Venezuela scholars who have contributed, pushed and prodded in recent years include: Carolina Acosta-Alzúru, Andrés Antillano, Angel Alvarez, Victor Alvarez, Keymer Ávila, Cindy Arnson, Benedicte Bull, Julia Buxton, Armando Chaguaceda, Colette Capriles, Javier Corrales, Mariano de Alba, María Pilar García Guadilla, Gabe Hetland, Maryhen Jiménez, Dorothy Kronick, Luis Lander, Abe Lowenthal, Margarita López Maya, Leiv Marsteintredet, Miguel Martínez Meucci, Michael McCarthy, Jennifer McCoy, Francisco Monaldi, Michael Penfold, John Polga, Francisco Rodriguez, Antulio Rosales, Iñaki Sagarzazu, Andrei Serbin, Keta Stephany, Oliver Stuenkel, Carlos Torrealba, Alejandro Velasco, Leonardo Vivas Peñalver, and Veronica Zubillaga.

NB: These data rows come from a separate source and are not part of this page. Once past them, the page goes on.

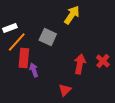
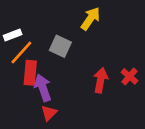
purple arrow: (34, 70) -> (43, 88), size x1.5
red triangle: (65, 90) -> (49, 113), moved

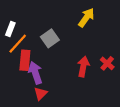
yellow arrow: (91, 19) -> (86, 18), moved
white rectangle: (13, 35) -> (10, 29), turned -48
gray square: (60, 46) -> (50, 38), turned 30

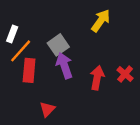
purple arrow: (35, 73) -> (64, 66), moved

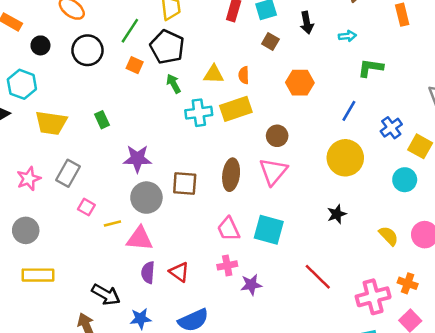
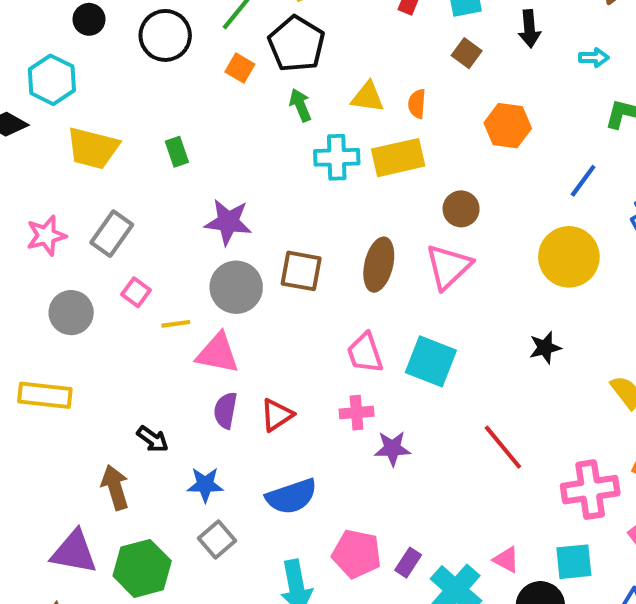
gray circle: (26, 230) -> (71, 313), moved
red triangle: (179, 272) -> (277, 415), turned 45
black arrow: (106, 295) -> (153, 439), size x0.7

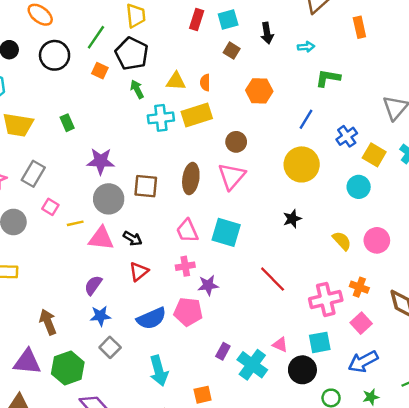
purple semicircle: (225, 410) -> (93, 285), moved, turned 30
black arrow: (153, 439) -> (133, 238), moved
pink pentagon: (357, 554) -> (188, 312), moved

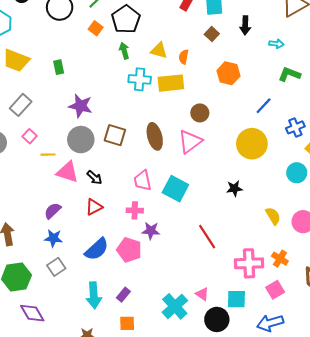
brown ellipse: (191, 179) -> (155, 136), turned -35
blue semicircle: (151, 318) -> (97, 249), turned -30
purple rectangle: (223, 351) -> (123, 295), moved

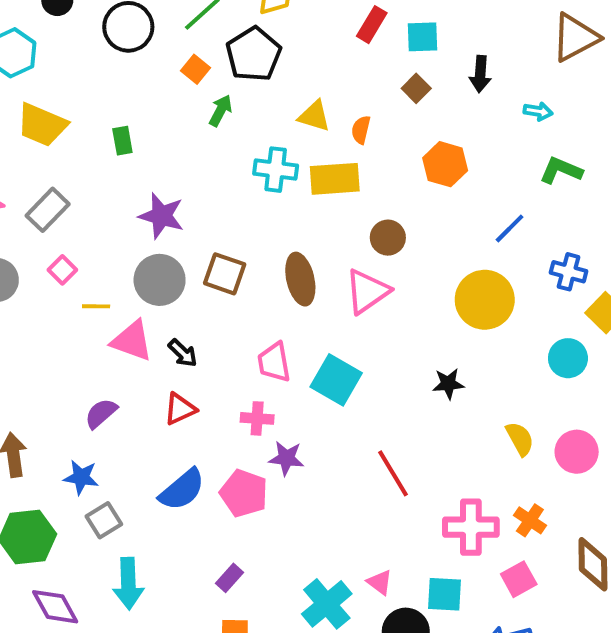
green arrow: (124, 51) -> (221, 111), moved, turned 42
blue cross: (295, 127) -> (569, 272), turned 36
blue star: (53, 238) -> (81, 477), moved
cyan arrow: (94, 295) -> (128, 584), moved

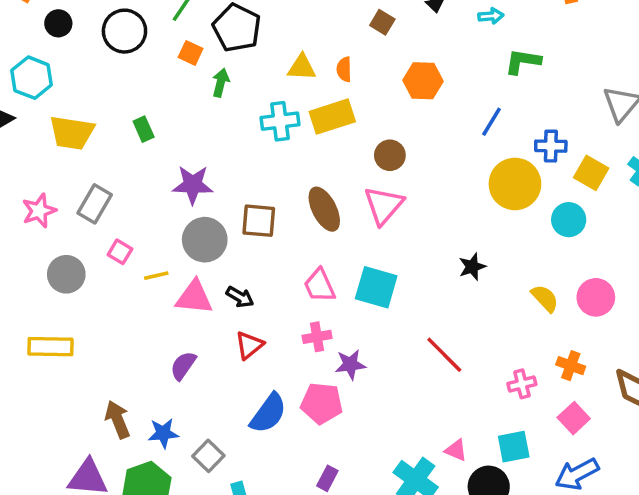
yellow circle: (485, 300) -> (515, 184), moved
blue star: (81, 477) -> (163, 433), moved
pink cross: (471, 527) -> (522, 384), size x0.6

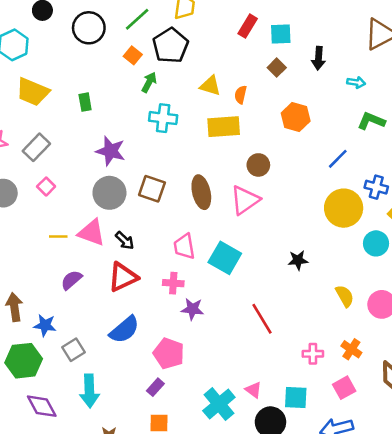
cyan cross: (280, 121) -> (163, 118), moved
yellow line: (156, 276) -> (58, 236), moved
red triangle: (249, 345) -> (123, 277), size x1.4
pink pentagon: (322, 403) -> (169, 353), moved

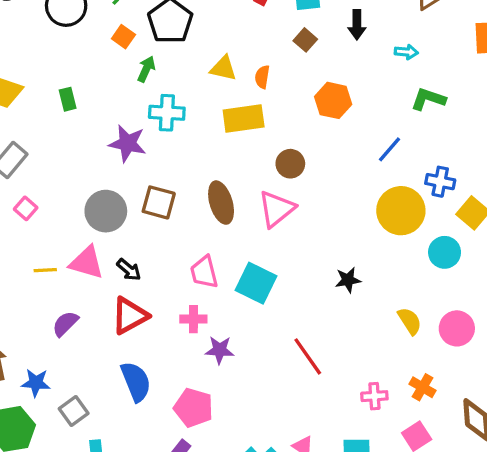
purple star: (111, 151) -> (128, 143), moved
blue semicircle: (124, 330) -> (136, 382), turned -68

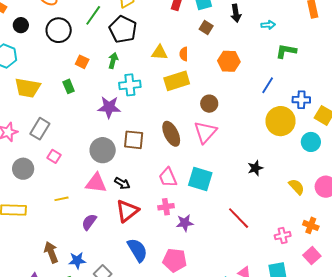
orange square: (123, 37) -> (82, 62), moved
yellow line: (45, 270) -> (62, 199), moved

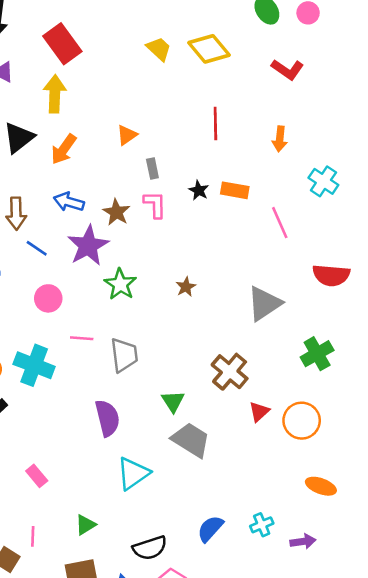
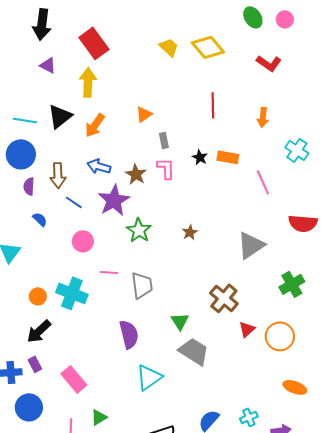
pink rectangle: (37, 476) -> (74, 379), size x1.5
green triangle: (86, 525) -> (99, 417), moved

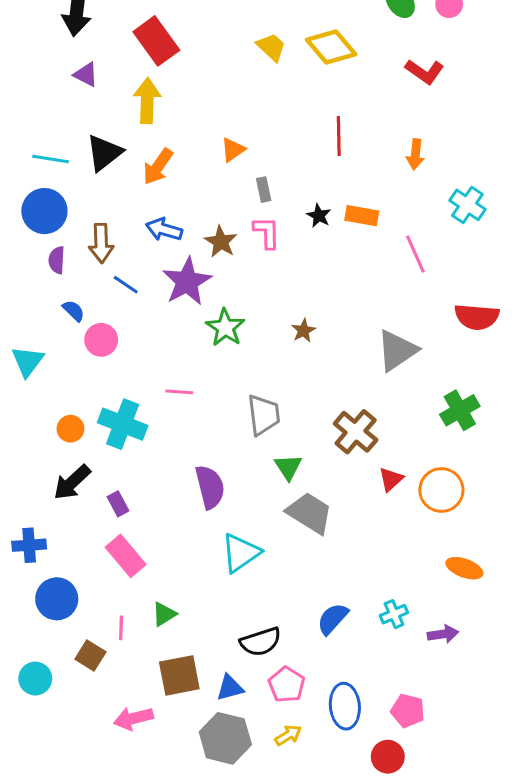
pink circle: (83, 241) -> (101, 340), moved
gray trapezoid: (142, 285) -> (264, 415), moved
purple rectangle: (35, 364) -> (118, 504), moved

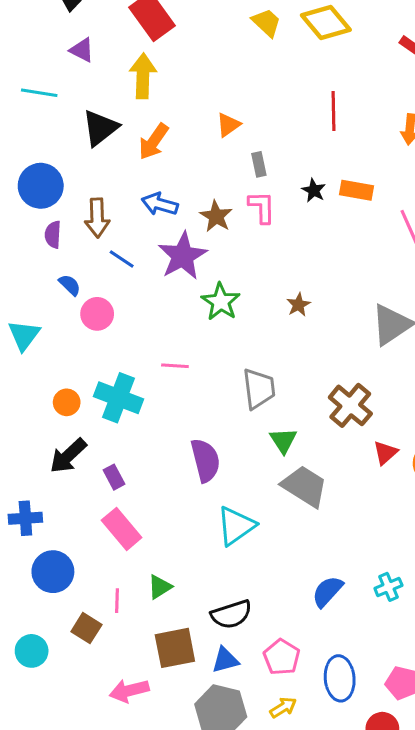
cyan line: (51, 159) -> (39, 93), moved
black semicircle: (261, 642) -> (231, 614), moved

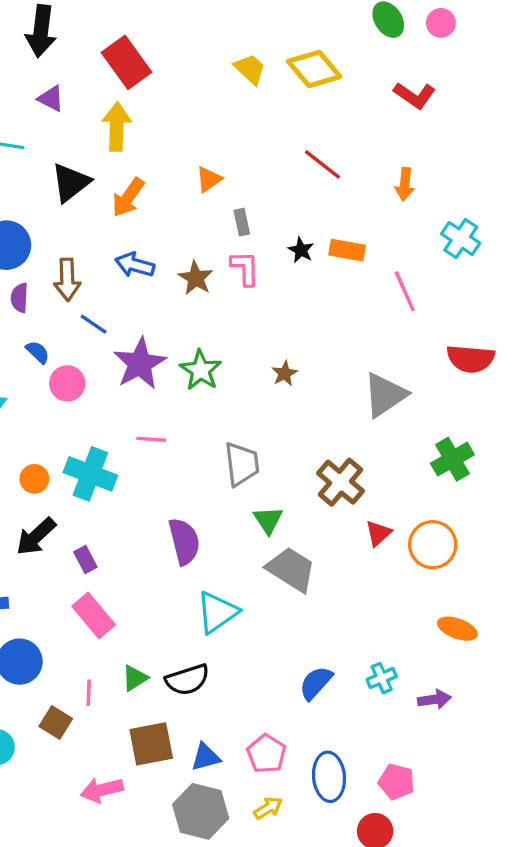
red line: (334, 111) -> (322, 164), turned -51
purple star: (183, 256) -> (140, 364), moved
black semicircle: (231, 614) -> (187, 680), moved

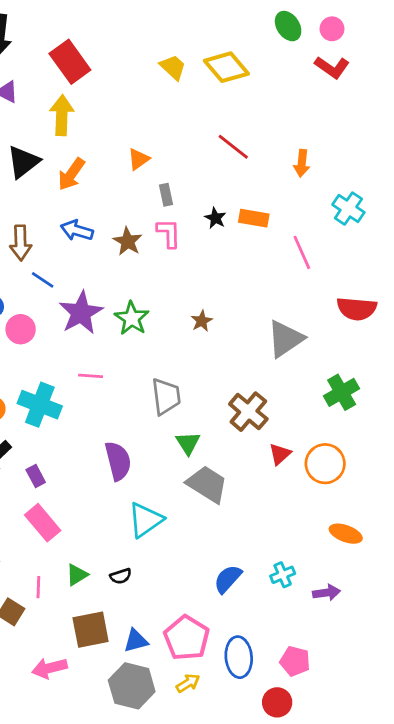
red L-shape: (415, 95) -> (332, 67), moved
black semicircle: (187, 680) -> (121, 576), size x0.6
pink pentagon: (266, 754) -> (187, 638), size x1.4

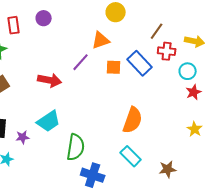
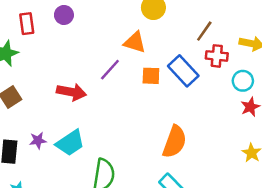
orange triangle: (101, 40) -> (135, 42), turned 36
purple star: (23, 137) -> (38, 140), moved

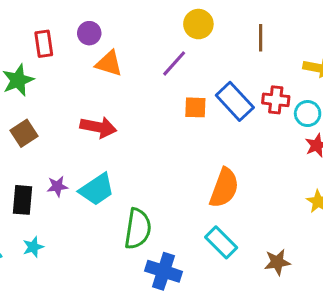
brown line: (204, 31) -> (261, 38), moved, turned -35
orange triangle: (135, 42) -> (109, 63), moved
red cross: (217, 56) -> (276, 100), moved
purple line: (110, 70) -> (174, 63), moved

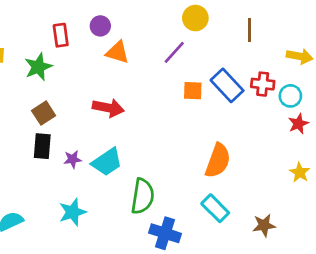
black rectangle: (23, 200) -> (42, 146), moved
cyan star: (33, 247) -> (73, 212), moved, size x1.5

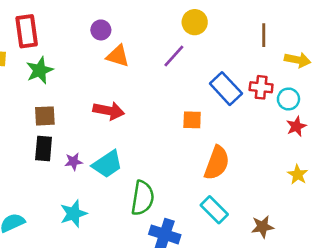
brown line: (249, 30) -> (264, 35), moved
red rectangle: (61, 35) -> (27, 31), moved, size x1.4
orange square: (193, 91) -> (192, 120), moved
brown square: (44, 113) -> (45, 116), turned 30

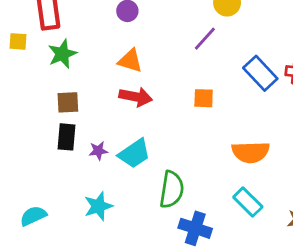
orange triangle: (118, 56) -> (130, 61), moved
orange square: (192, 120) -> (204, 98), moved
orange semicircle: (217, 163) -> (251, 152), turned 68

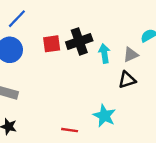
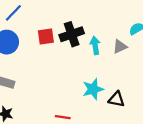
black triangle: (127, 80) -> (116, 99), moved, turned 30
cyan star: (104, 116) -> (93, 89), moved, turned 30

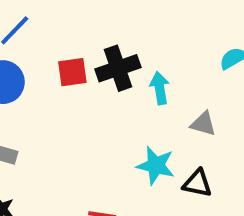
gray triangle: (120, 47) -> (203, 124), moved, turned 40
cyan star: (93, 89) -> (156, 165), turned 30

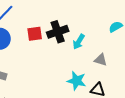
cyan arrow: (160, 88) -> (79, 42), turned -140

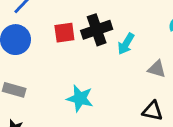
cyan star: (77, 81) -> (80, 98), moved

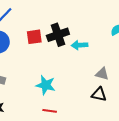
cyan arrow: (126, 44) -> (79, 45), turned 56
gray triangle: (157, 69) -> (102, 74), moved

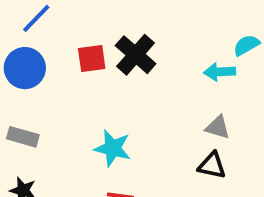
black cross: (58, 35) -> (136, 55), turned -30
cyan arrow: (79, 45) -> (220, 72), moved

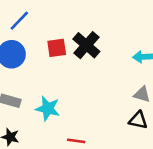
cyan star: (113, 148) -> (48, 109), moved

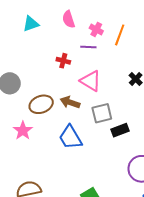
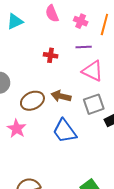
purple line: (88, 47) -> (84, 47), moved
pink triangle: (91, 81) -> (93, 71), moved

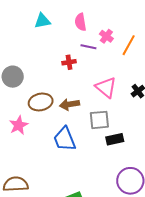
purple line: (84, 47) -> (88, 47), moved
red cross: (51, 55) -> (69, 62), turned -32
brown arrow: (61, 96) -> (70, 104), turned -36

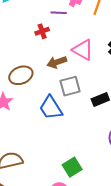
brown arrow: (70, 104) -> (57, 62), moved
gray square: (99, 120) -> (70, 86), moved

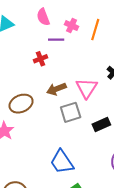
pink triangle: (83, 50) -> (87, 88), moved, turned 35
blue trapezoid: (51, 108) -> (62, 162), moved

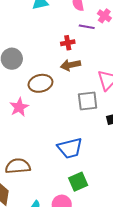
brown arrow: (56, 89) -> (71, 65), moved
blue trapezoid: (62, 162) -> (70, 148), turned -80

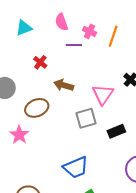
red cross: (68, 43) -> (40, 62), moved, turned -32
brown arrow: (71, 65) -> (64, 85), turned 36

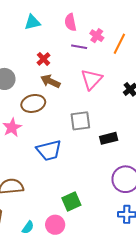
brown arrow: (64, 85) -> (50, 81), moved
pink triangle: (103, 94) -> (92, 79), moved
blue trapezoid: (76, 167) -> (49, 150), moved

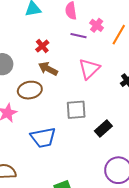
black rectangle: (109, 138) -> (103, 129), turned -30

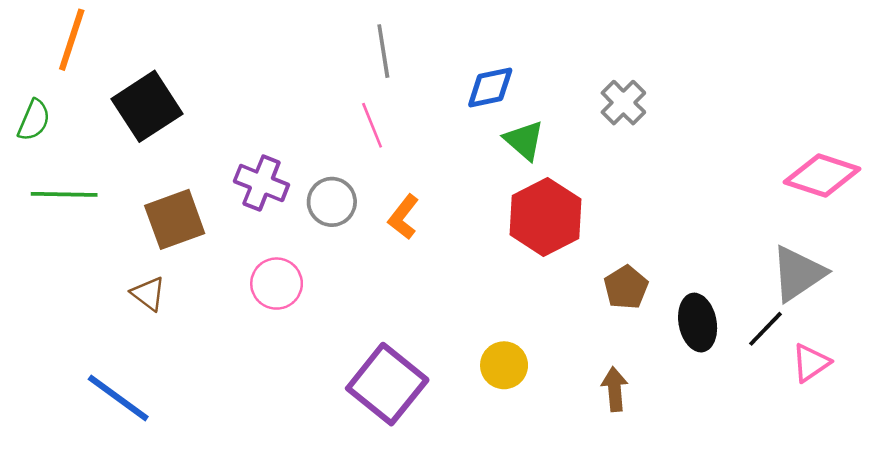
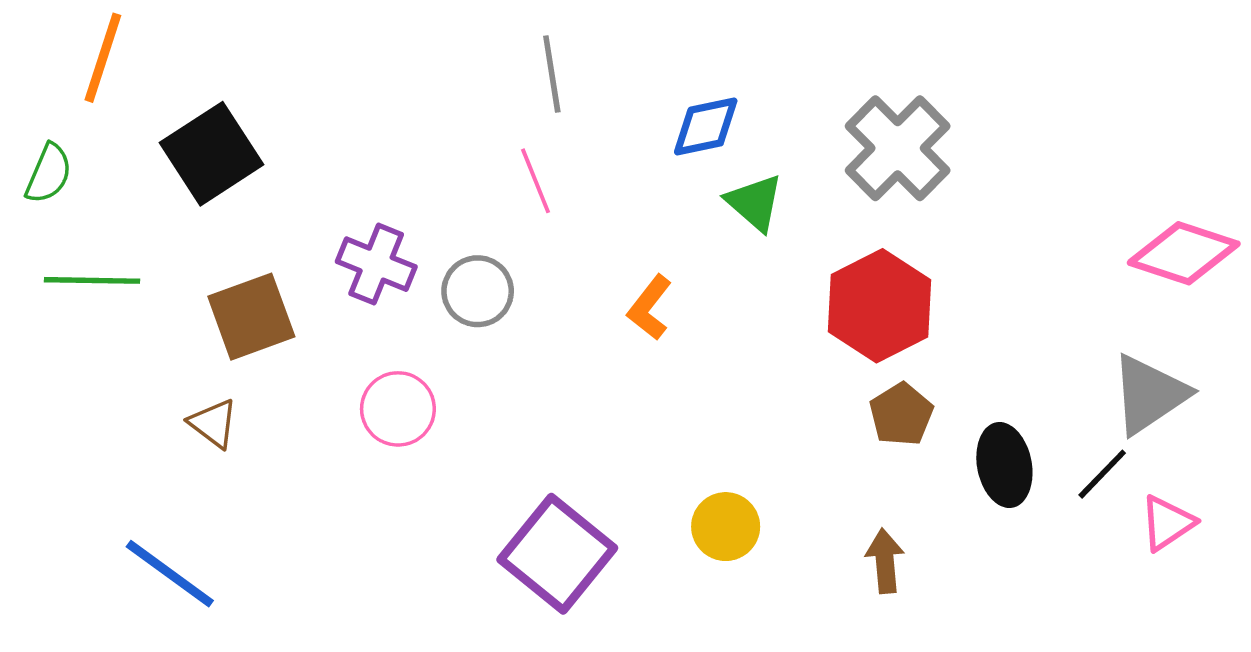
gray cross: (623, 103) -> (898, 148), size x1.6
orange L-shape: (403, 217) -> (650, 308), moved
red hexagon: (545, 217) -> (880, 306), moved

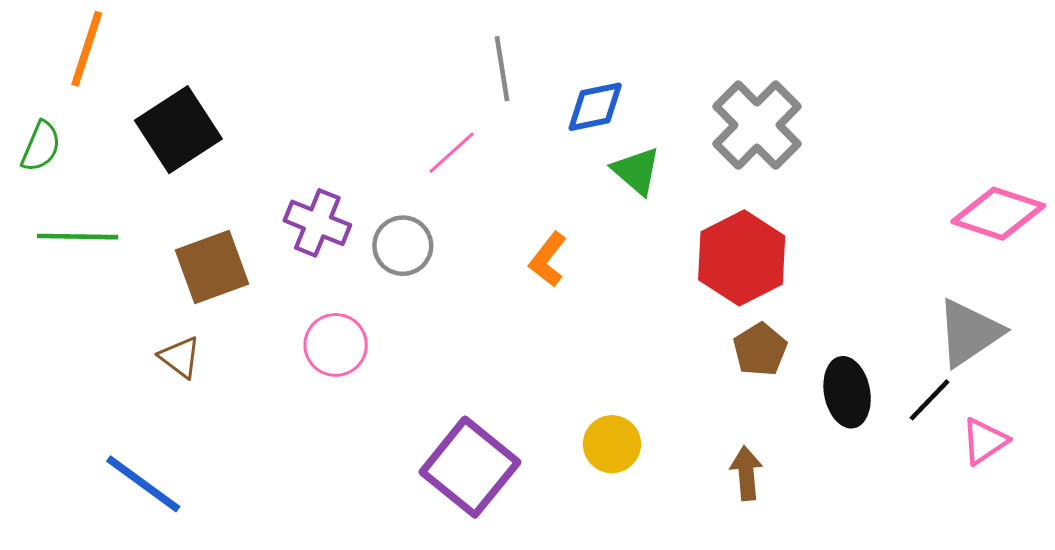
gray line: (552, 74) -> (502, 69), moved
pink line: (536, 181) -> (452, 153), turned 70

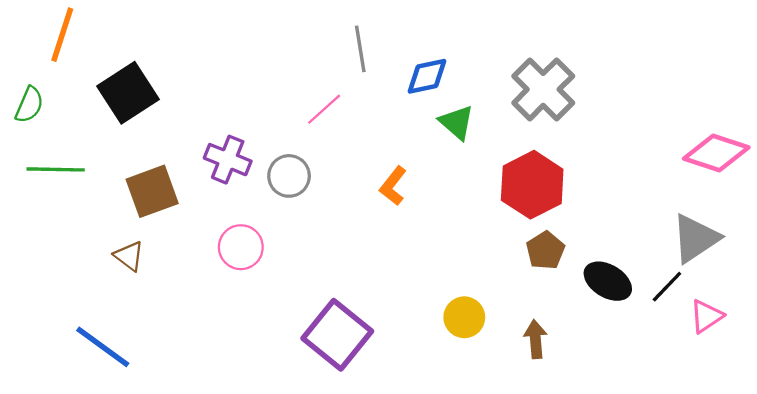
black ellipse: (847, 392) -> (608, 281), turned -48
yellow circle: (612, 444) -> (464, 317), moved

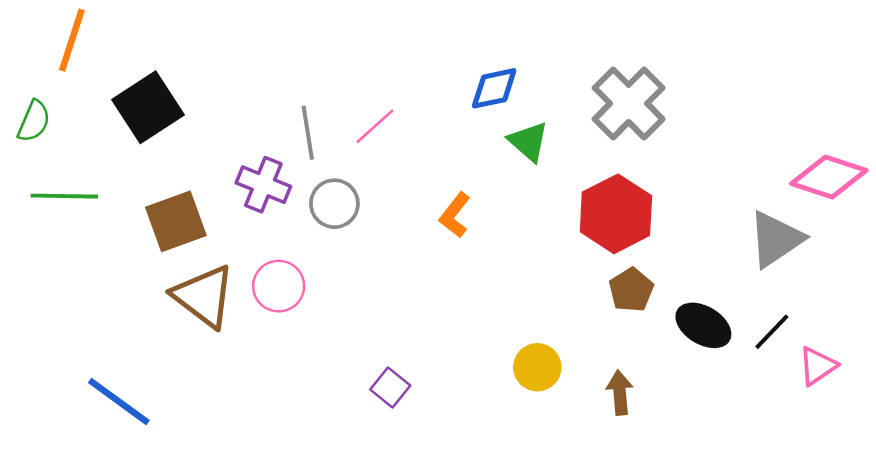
gray line: (360, 49) -> (308, 133), moved
gray triangle: (695, 238) -> (776, 239), moved
brown triangle: (129, 256) -> (204, 296), moved, size x1.8
purple square: (337, 335) -> (390, 388), size x0.5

At Tulane Ludovico Feoli, Tom Reese, and Eduardo Silva have been unfailing supporters of my unorthodox pursuits. My students including Jenaro Abraham, Lucas Díaz, Ana María López, Dustin Robertson and Tara Yanez never fail to push me in unexpected directions.

Beyond the Venezuela team at WOLA, Geoff Thale, Adam Isaacson, and Gimena Sánchez have been wise in their feedback. Elyssa Pachico always gets the messaging just right. The blog was originally conceived in a discussion with Jo Marie Burt and Coletta Youngers, and created by Kristel Muciño. Behind it all was the enthusiasm and support of Joy Olson.

All of WOLA’s partners in Venezuela, Latin America, the U.S. and Europe have been amazing collaborators. And of course, my extended network of family and friends in Venezuela have helped keep my analyses grounded.

Thanks to you all, and my apologies to anyone I’ve left out. To my detractors I’ll just say, enjoy it while you can, I’ll be back in September 2021.